Impeachment managers: Trial is referendum on Trump ever holding office again

Source: Politico | January 17, 2021 | Nolan D. McCaskill

Conviction of the soon-to-be former president will require the votes of at least 17 Republicans in an evenly divided Senate.

A House impeachment manager acknowledged on Sunday that one reason for charging President Donald Trump with incitement of insurrection was to prevent the outgoing commander in chief from trying to become president again.

“One of the other purposes of impeachment in this case is to make sure that President Trump is not able to run for federal office again, that he’s not able to seek the presidency,” Rep. Joaquin Castro (D-Texas) told George Stephanopoulos on ABC’s “This Week.”

“The reason for that is that somebody who incited a riot, an attempted coup of the United States government, should not be president again,” he continued. “So it’s not just about making sure that there are consequences to his behavior. Certainly it’s that, but even after he’s left office, it’s also making sure that he can’t run for president again.”

Castro is one of the nine impeachment managers House Speaker Nancy Pelosi (D-Calif.) announced last week, shortly before Democrats and 10 Republicans voted to impeach the president for inciting a deadly attack on the Capitol on Jan. 6. Led by Rep.

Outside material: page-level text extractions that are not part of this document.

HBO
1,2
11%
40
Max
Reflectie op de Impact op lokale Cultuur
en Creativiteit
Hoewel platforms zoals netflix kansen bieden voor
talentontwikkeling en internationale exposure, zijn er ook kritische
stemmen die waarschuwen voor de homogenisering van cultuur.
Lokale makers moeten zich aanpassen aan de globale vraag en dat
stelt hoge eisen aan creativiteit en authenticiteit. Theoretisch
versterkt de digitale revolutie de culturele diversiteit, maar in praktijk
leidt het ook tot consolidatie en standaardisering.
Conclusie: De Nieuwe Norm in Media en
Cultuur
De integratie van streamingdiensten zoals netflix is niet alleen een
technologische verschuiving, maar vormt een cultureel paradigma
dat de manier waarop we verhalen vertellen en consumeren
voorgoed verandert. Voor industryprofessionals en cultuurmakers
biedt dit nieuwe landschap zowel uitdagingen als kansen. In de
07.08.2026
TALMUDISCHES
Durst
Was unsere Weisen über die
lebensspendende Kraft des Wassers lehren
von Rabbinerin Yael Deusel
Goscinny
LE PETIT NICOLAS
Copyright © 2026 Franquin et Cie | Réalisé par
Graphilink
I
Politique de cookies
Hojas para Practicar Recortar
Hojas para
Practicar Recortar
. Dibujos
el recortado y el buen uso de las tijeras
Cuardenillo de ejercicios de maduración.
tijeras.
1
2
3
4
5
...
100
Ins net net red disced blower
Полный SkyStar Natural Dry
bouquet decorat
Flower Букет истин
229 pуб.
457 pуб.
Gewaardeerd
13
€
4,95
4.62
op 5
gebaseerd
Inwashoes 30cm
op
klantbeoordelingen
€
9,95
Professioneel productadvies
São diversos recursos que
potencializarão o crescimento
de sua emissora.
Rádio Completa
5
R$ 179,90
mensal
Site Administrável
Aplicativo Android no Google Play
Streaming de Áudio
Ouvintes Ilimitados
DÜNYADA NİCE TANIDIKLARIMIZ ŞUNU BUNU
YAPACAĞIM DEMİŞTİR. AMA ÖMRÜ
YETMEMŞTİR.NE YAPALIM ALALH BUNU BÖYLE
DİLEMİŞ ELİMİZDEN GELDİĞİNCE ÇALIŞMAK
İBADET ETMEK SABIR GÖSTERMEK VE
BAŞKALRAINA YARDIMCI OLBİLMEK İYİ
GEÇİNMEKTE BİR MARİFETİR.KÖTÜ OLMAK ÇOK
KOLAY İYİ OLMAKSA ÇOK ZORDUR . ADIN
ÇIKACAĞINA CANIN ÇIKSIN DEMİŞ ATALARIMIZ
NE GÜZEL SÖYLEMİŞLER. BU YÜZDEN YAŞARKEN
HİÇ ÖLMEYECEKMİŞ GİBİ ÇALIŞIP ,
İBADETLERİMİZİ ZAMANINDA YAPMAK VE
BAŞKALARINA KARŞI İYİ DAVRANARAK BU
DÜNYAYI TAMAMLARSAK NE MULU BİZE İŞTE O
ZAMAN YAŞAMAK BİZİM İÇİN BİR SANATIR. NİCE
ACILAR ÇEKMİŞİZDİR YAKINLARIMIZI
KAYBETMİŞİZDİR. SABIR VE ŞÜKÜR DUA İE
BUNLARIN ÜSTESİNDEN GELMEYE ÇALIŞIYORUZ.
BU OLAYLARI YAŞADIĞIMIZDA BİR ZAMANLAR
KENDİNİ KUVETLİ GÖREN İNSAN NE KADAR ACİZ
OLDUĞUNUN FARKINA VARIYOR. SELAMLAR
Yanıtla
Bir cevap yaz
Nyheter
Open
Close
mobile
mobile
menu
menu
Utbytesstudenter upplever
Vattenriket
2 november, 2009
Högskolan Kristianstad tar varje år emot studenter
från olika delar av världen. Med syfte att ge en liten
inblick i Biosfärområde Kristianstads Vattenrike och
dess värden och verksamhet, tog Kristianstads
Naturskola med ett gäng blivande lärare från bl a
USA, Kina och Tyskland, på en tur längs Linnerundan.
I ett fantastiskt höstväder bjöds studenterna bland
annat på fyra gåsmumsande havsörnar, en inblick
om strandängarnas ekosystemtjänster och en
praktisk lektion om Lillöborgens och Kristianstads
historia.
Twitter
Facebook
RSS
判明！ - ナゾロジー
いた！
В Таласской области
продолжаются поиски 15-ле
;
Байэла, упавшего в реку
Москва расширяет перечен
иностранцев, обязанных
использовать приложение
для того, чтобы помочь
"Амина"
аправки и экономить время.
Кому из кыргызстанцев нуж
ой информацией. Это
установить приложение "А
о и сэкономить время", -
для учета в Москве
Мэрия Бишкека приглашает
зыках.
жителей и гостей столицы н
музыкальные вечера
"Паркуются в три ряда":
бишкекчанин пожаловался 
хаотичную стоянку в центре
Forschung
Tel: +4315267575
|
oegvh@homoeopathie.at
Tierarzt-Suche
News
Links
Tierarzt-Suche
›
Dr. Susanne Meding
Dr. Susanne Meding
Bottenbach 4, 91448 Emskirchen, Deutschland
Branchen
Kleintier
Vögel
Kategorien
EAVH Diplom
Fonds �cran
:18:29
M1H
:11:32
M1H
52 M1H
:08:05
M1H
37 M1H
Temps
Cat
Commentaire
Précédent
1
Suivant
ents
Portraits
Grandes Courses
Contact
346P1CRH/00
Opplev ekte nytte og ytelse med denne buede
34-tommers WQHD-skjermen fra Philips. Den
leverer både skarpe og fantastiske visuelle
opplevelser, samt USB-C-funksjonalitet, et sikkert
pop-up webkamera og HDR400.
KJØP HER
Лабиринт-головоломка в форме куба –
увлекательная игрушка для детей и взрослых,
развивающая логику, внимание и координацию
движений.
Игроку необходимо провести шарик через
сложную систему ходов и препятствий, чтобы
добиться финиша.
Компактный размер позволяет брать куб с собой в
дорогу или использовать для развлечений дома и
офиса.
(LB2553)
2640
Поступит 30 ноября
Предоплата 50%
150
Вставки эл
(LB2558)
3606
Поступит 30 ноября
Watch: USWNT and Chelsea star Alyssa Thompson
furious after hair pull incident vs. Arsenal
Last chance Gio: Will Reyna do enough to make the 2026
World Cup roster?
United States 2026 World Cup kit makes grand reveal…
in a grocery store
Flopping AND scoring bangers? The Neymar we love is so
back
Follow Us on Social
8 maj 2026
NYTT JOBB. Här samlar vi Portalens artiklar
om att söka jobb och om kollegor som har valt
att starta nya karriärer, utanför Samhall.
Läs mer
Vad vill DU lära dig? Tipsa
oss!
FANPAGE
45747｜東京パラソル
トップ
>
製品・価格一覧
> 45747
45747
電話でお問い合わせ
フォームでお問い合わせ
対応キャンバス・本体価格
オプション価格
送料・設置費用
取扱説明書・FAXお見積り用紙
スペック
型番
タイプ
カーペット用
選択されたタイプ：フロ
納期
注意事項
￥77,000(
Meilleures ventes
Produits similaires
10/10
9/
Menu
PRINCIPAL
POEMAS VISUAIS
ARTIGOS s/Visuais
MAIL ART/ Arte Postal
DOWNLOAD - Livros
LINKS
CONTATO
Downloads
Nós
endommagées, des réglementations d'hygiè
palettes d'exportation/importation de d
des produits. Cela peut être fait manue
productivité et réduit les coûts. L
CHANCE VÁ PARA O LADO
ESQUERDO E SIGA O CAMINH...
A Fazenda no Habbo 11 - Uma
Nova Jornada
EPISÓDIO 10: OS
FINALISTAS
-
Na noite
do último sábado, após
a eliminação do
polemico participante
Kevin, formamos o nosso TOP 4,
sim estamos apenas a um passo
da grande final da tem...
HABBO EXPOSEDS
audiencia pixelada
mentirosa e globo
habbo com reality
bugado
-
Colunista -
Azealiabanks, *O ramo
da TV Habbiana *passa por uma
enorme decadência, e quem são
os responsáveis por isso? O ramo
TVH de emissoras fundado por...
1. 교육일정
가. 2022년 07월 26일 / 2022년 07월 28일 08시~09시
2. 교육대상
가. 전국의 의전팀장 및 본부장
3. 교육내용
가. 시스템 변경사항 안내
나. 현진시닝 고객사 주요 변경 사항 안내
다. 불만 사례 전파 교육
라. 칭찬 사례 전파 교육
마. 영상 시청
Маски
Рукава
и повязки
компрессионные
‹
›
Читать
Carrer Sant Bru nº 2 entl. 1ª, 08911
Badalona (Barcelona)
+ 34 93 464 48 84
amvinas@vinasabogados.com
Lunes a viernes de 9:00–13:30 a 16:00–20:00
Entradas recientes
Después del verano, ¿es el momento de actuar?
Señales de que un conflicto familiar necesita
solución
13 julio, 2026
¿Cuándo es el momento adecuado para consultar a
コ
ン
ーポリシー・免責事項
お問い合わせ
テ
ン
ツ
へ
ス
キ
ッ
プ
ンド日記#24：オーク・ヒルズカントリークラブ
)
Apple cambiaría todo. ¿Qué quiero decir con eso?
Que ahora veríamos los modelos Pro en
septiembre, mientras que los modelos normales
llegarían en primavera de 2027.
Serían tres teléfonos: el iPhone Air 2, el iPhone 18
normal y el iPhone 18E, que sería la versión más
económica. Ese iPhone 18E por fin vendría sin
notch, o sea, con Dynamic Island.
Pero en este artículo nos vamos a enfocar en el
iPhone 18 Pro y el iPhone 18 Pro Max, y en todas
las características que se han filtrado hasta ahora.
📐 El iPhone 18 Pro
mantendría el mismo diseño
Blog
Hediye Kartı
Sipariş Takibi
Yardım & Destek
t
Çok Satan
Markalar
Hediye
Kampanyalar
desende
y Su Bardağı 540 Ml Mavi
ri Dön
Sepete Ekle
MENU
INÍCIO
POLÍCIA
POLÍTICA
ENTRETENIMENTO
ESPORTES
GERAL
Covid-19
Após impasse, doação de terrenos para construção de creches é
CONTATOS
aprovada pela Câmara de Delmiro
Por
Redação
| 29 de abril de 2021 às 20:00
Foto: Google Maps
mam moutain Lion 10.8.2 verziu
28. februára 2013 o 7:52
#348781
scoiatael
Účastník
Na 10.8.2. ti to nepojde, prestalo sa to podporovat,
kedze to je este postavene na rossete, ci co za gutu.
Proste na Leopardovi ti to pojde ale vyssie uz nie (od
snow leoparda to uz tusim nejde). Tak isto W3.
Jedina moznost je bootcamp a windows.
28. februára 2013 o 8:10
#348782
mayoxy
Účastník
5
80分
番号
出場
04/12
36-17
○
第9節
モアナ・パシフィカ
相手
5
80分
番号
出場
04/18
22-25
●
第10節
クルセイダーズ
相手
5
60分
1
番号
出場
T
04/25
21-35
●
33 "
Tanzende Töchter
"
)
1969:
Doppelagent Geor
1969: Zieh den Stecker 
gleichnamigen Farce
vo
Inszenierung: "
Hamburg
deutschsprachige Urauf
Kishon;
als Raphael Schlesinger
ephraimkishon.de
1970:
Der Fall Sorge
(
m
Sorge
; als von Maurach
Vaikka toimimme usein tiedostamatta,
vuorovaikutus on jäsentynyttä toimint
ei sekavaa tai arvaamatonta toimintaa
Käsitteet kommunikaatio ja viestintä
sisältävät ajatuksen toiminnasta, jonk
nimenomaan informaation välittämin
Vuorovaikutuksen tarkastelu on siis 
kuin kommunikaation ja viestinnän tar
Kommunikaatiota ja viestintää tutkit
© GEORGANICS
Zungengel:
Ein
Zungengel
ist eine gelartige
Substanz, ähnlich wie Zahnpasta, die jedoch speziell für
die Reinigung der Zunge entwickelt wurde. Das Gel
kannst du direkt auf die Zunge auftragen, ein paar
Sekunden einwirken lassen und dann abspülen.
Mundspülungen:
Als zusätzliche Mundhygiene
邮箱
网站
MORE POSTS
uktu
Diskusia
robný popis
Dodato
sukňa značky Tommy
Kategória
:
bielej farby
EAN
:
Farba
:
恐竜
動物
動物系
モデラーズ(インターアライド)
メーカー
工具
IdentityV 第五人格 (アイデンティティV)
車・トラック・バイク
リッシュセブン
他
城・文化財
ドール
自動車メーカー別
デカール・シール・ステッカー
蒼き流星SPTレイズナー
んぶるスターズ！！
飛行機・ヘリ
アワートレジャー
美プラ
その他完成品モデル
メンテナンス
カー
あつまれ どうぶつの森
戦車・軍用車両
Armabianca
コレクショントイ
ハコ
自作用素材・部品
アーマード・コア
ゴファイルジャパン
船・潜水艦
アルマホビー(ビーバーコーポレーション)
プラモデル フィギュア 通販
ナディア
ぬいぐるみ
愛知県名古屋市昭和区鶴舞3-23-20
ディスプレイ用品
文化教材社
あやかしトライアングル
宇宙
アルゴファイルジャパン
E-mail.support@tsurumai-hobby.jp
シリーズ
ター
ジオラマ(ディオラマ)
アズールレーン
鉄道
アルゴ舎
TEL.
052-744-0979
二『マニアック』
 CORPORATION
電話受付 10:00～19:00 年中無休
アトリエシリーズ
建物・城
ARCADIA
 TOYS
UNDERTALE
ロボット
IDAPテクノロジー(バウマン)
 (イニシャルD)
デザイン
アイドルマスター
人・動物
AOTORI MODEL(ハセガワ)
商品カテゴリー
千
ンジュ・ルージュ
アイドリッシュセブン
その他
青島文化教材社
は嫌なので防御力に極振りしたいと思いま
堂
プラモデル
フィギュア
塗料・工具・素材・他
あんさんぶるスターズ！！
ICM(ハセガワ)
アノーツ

Jamie Raskin (D-Md.), the lawmakers will serve as prosecutors in the looming impeachment trial in the Senate, which isn’t expected to begin until after Joe Biden is sworn in as president on Wednesday.

But interviews across the Sunday political talk shows indicate that the trial could serve as a referendum on whether Trump should be able to seek federal office again, a decision that could affect his grip on the party and reshape the future of the GOP.

“The Constitution, of course, talks about conviction, removal and disqualification from holding further public office,” Raskin told CNN’s Jake Tapper on “State of the Union.”

Raskin described Trump’s actions — the president falsely claimed for months that the election was stolen from him and even sought to pressure elections officials to overturn the results before encouraging a mob of supporters to march to the Capitol as Congress was set to certify the electoral count — as “the most serious presidential crime” in American history and “the most dangerous crime by a president ever committed against the United States.”

He argued that Congress shouldn’t set a precedent allowing outgoing presidents to incite insurrections to become dictators and avoid impeachment and conviction if the coup attempts are unsuccessful “because we just want to let bygones be bygones.”